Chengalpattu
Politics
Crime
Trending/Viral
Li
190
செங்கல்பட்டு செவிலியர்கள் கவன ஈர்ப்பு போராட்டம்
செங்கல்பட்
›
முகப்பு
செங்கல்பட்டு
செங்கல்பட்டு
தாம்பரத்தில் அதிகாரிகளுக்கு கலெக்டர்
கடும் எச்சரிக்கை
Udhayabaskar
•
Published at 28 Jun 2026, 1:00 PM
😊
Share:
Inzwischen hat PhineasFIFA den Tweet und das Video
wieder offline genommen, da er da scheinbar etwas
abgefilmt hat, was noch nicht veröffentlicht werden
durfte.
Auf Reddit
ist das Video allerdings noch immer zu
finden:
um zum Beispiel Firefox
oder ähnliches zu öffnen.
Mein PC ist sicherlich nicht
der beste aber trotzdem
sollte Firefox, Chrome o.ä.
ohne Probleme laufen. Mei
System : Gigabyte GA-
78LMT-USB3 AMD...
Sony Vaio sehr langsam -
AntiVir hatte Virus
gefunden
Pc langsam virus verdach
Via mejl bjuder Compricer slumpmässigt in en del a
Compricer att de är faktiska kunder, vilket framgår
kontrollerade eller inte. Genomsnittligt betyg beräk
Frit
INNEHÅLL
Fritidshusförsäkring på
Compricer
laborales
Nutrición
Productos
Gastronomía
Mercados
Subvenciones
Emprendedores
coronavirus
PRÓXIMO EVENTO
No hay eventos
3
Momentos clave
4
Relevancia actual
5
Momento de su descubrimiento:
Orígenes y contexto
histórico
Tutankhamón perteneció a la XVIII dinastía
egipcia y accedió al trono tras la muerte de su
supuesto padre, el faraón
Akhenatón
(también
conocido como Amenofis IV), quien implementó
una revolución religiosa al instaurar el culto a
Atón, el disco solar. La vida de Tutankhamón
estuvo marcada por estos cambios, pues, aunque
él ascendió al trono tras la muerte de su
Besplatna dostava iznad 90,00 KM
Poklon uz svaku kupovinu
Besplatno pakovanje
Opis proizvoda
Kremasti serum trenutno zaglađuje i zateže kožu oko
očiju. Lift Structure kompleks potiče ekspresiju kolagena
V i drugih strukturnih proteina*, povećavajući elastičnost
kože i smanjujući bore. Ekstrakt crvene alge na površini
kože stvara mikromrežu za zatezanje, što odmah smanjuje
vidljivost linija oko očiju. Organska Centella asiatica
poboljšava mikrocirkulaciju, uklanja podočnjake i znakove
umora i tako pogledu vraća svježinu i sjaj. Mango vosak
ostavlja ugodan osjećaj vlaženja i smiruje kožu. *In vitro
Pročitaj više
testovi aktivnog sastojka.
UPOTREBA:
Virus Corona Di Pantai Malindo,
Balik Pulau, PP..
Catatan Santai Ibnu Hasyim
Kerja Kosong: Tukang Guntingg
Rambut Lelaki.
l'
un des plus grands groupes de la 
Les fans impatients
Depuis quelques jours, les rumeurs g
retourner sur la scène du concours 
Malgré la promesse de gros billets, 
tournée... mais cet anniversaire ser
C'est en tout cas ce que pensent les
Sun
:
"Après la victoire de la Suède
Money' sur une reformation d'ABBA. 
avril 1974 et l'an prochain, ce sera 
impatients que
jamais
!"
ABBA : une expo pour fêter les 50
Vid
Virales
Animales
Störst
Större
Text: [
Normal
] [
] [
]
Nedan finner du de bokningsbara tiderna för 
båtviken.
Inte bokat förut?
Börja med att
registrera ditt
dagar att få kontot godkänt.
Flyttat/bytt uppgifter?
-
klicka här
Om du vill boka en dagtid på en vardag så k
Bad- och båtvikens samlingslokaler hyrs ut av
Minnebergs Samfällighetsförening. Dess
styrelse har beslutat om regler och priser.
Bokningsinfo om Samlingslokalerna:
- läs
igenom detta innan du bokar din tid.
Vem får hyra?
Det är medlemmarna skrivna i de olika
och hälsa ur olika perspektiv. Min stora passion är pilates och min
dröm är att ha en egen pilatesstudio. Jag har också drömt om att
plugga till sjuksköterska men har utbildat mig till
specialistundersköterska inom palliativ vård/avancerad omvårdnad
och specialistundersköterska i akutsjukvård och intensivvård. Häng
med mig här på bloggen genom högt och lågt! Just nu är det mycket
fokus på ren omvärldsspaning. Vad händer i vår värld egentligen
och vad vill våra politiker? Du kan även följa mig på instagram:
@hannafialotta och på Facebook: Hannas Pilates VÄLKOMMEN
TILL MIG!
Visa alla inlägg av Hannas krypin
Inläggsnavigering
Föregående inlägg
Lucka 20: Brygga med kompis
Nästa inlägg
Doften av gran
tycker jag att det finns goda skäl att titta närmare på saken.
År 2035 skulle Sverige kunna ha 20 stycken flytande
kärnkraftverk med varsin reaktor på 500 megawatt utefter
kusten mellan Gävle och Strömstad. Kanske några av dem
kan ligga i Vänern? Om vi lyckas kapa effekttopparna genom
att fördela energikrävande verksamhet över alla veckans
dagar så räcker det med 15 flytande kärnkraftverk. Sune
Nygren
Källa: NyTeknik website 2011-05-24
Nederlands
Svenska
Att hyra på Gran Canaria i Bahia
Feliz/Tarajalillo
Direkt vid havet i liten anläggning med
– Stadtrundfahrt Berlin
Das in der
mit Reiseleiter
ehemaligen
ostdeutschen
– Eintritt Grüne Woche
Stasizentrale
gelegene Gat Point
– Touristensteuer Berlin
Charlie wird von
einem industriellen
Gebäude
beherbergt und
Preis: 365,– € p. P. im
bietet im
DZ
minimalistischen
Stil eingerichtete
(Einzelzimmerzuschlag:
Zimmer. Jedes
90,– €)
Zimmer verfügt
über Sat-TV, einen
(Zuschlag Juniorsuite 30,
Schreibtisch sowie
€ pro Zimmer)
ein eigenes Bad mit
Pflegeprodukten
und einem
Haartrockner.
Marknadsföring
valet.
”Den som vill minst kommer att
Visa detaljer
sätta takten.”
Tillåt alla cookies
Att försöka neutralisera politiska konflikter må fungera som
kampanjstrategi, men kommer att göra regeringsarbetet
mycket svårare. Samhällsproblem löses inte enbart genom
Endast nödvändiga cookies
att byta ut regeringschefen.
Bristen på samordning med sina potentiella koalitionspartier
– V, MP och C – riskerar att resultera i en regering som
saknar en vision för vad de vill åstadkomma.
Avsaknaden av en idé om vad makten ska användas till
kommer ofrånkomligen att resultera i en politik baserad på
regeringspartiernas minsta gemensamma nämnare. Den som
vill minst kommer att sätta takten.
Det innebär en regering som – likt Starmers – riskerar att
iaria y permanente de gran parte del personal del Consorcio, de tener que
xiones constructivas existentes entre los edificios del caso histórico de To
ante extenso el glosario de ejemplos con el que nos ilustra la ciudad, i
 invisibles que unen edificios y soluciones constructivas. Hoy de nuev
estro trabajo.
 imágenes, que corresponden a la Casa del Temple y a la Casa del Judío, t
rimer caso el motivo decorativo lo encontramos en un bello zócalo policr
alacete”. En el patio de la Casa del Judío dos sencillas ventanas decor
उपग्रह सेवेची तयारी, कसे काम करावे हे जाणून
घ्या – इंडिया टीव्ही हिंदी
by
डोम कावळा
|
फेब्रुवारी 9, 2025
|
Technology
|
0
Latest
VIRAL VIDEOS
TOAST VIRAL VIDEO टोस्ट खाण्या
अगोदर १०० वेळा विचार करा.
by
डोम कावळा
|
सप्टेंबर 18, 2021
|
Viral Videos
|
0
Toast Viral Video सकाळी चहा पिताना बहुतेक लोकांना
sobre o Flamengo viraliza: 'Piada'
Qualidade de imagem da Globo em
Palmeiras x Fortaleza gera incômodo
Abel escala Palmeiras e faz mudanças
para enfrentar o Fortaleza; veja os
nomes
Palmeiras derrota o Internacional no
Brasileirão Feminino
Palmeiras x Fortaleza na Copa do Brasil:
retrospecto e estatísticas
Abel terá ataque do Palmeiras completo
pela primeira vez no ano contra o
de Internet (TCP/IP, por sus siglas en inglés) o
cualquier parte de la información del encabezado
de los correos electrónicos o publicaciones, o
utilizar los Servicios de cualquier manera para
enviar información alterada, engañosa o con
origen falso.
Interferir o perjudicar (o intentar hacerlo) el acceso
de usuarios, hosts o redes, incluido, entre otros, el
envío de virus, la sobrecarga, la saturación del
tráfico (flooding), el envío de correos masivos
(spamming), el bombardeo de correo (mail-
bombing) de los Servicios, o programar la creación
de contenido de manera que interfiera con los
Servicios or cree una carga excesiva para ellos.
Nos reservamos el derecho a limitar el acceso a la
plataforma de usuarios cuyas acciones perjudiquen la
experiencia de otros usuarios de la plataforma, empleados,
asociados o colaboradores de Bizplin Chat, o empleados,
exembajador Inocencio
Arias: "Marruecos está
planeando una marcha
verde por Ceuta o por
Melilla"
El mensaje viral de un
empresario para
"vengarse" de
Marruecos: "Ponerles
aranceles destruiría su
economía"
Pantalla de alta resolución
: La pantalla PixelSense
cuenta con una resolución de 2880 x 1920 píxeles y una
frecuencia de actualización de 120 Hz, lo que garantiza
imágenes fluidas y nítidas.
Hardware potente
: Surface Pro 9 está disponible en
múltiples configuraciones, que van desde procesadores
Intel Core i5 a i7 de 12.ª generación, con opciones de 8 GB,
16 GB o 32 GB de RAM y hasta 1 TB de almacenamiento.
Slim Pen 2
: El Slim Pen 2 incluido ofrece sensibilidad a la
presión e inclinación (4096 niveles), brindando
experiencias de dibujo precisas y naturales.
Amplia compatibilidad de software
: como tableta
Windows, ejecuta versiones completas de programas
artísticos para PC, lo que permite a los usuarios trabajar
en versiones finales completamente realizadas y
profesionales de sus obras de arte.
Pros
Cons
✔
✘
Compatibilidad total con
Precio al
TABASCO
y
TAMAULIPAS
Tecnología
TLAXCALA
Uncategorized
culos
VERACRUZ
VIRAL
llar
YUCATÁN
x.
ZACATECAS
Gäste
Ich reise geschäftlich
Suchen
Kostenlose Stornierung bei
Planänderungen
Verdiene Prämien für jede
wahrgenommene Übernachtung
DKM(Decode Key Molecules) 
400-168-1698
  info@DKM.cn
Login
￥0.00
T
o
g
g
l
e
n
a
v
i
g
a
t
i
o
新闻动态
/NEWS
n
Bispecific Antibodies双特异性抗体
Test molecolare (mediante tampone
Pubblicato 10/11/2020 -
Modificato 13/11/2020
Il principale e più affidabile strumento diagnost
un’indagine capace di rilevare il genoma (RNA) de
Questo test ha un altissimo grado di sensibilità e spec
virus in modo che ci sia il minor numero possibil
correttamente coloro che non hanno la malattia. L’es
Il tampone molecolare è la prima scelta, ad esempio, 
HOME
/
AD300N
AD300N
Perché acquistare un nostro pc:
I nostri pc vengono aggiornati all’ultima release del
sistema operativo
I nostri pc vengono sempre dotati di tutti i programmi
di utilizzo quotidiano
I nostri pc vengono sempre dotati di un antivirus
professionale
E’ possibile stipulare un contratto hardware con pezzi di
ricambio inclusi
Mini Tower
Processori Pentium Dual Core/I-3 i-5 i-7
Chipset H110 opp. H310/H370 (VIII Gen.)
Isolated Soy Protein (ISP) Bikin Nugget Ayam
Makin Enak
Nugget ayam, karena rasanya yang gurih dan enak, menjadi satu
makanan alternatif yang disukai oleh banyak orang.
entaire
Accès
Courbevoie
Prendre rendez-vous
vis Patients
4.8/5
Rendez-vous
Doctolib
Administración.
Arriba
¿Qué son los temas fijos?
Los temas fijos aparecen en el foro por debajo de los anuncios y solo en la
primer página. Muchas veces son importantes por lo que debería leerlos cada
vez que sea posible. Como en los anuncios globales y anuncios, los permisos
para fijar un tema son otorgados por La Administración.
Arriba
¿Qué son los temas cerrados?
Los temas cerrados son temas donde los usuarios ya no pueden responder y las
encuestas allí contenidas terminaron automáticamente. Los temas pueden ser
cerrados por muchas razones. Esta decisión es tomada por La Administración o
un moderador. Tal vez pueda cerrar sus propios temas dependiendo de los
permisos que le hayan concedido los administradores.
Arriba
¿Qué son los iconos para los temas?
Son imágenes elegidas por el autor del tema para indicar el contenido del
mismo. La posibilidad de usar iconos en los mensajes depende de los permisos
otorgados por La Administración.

·····

What the task requires >> Take the lines above from the first through the one containing "Inzwischen hat PhineasFIFA" and reproduce them exactly; include nothing else.

Result of the task >>
Chengalpattu
Politics
Crime
Trending/Viral
Li
190
செங்கல்பட்டு செவிலியர்கள் கவன ஈர்ப்பு போராட்டம்
செங்கல்பட்
›
முகப்பு
செங்கல்பட்டு
செங்கல்பட்டு
தாம்பரத்தில் அதிகாரிகளுக்கு கலெக்டர்
கடும் எச்சரிக்கை
Udhayabaskar
•
Published at 28 Jun 2026, 1:00 PM
😊
Share:
Inzwischen hat PhineasFIFA den Tweet und das Video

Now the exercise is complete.